Forget not that the earth delights to feel your bare feet and the winds long to play with your hair —Khalil Gibran

It’s been almost eight weeks since we moved into the woods. I am surrounded by dirt, pipes, trenches, building supplies, and tools, but mostly I am surrounded by trees!  And truly surrounded; we cleared only what we had to in order to make the footprint for the house, so from every vantage point and through every window, we see green.  It’s spectacular.   

When the pandemic went into full swing last year, my work life changed greatly.  One of the transitions I made with my extra time, was to awaken with the sun rather than an alarm. I am self employed so I determine my start time, and as I have always been a morning person it wasn’t a huge leap to waken more naturally.  A year later, I now awaken to the sun streaming through large glass windows, to birdsong, and to trees. It’s quiet and peace filled, serene and the air smells so amazing; clean and fresh, and still.  I am in love with my surroundings.

Because little has been done to this particular piece of land, it is still a very wild and organic place for the trees to grow.  They are sharing tight quarters, different types and varying heights, all vying for their place in the sun.  I am just learning to identify what is actually growing here and the more I learn, the more grateful I am for trees.  They represent some of the best of what the planet has to offer and will be here long after I am gone (if logging doesn’t take them all); I take comfort in that.  Trees give so much and take so very little.  They are the perfect place for my hammock, filling me up on days when I am feeling depleted and defeated.  They provide soil and water conservation, clean air, shade, medicine, solace, wind break, they store carbon, moderate our local climate, and have the most positive effect on my mental health.  I simply LOVE trees.  In The Hidden Life of Trees, Peter Wohlleben makes the case that the forest is a social network, much like human families and in his newest book, The Heartbeat of Trees, he provides even more scientific evidence around our deep connection to the natural world.  I am falling in love with rural living and this natural place I now call home.   

In terms of inside living, there is still plenty to do, 15 months into the build.  We continue to shower outside by the well, but hot running water and in particular clean drinking water is arriving very soon.  Our rainwater system is ready to go, just working on a few more plumbing connections.  This is more than can be said for many of our Canadian Indigenous communities, who have been without clean drinking water for years; you will not here me complain about waiting a few weeks.
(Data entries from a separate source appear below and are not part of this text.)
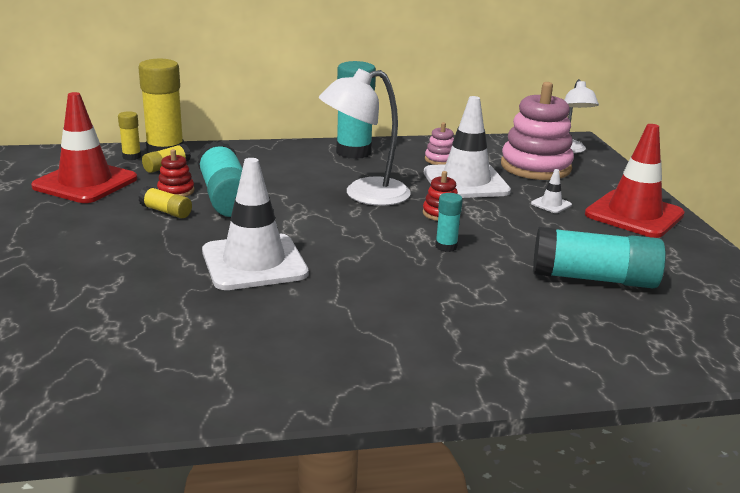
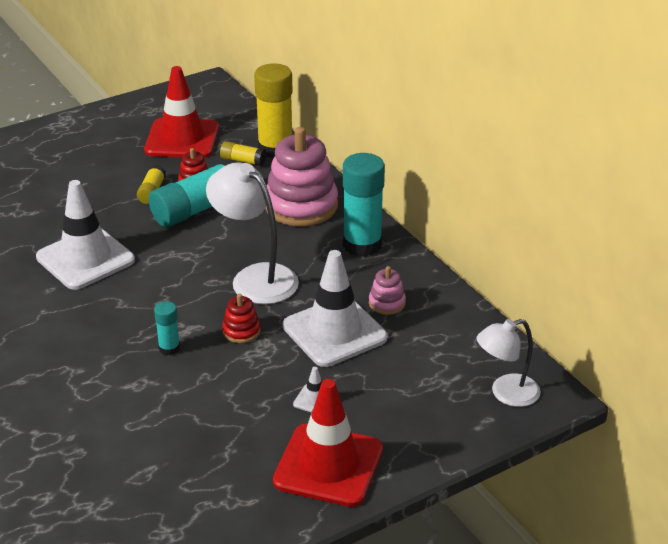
camera: 70 degrees right, 10 degrees up
yellow glue stick [118,111,141,160] -> none
pink stacking toy [501,82,574,180] -> pink stacking toy moved to [265,127,338,226]
turquoise glue stick [533,227,666,288] -> none

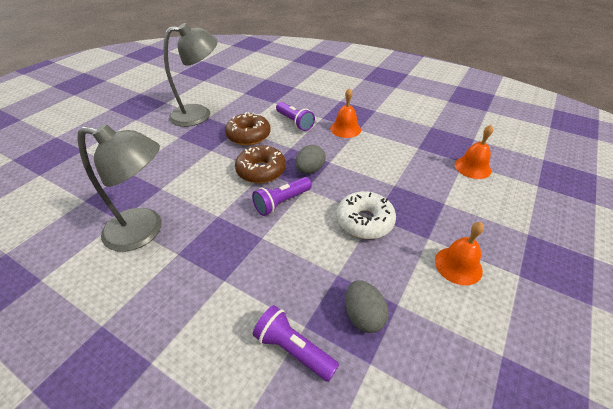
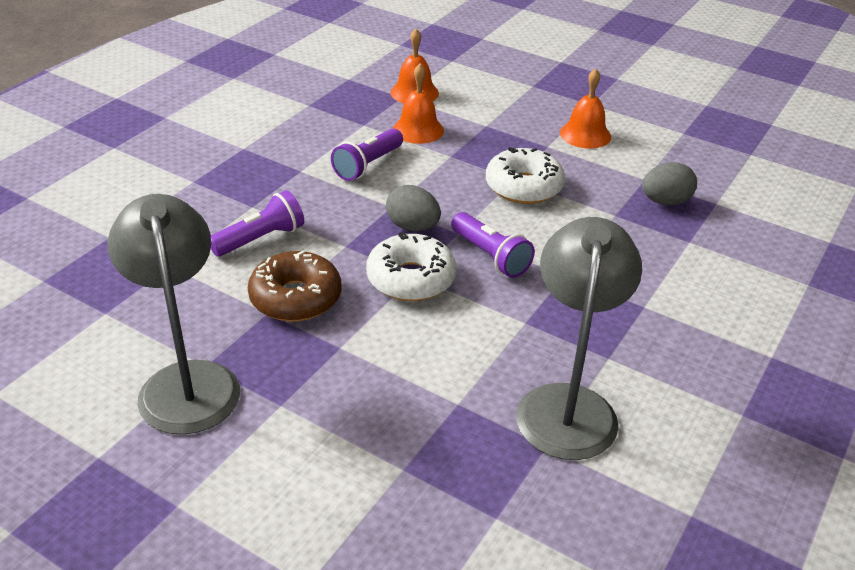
camera: 90 degrees left, 5 degrees down
brown donut [235,145,286,183] -> white donut [366,232,457,301]
purple flashlight [253,305,339,382] -> purple flashlight moved to [331,128,403,181]
orange bell [330,88,361,138] -> orange bell moved to [393,64,444,144]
Our bathroom is now tiled and will soon have our toilet in place, so we will go from an outdoor portable toilet to an indoor portable toilet. Not a huge difference in facilities but we won’t have to use our flashlight to find our way or spot bears in the dark on route to the bathroom.  Some interior finishing still to do, door and baseboard trim, some painting, plumbing fixtures, a few lights, but nothing that interferes with what matters most; cooking and sharing food, reading, meditating, writing, long walks, and simply being; this place is conducive to that, being rather than doing; the perfect shade of living.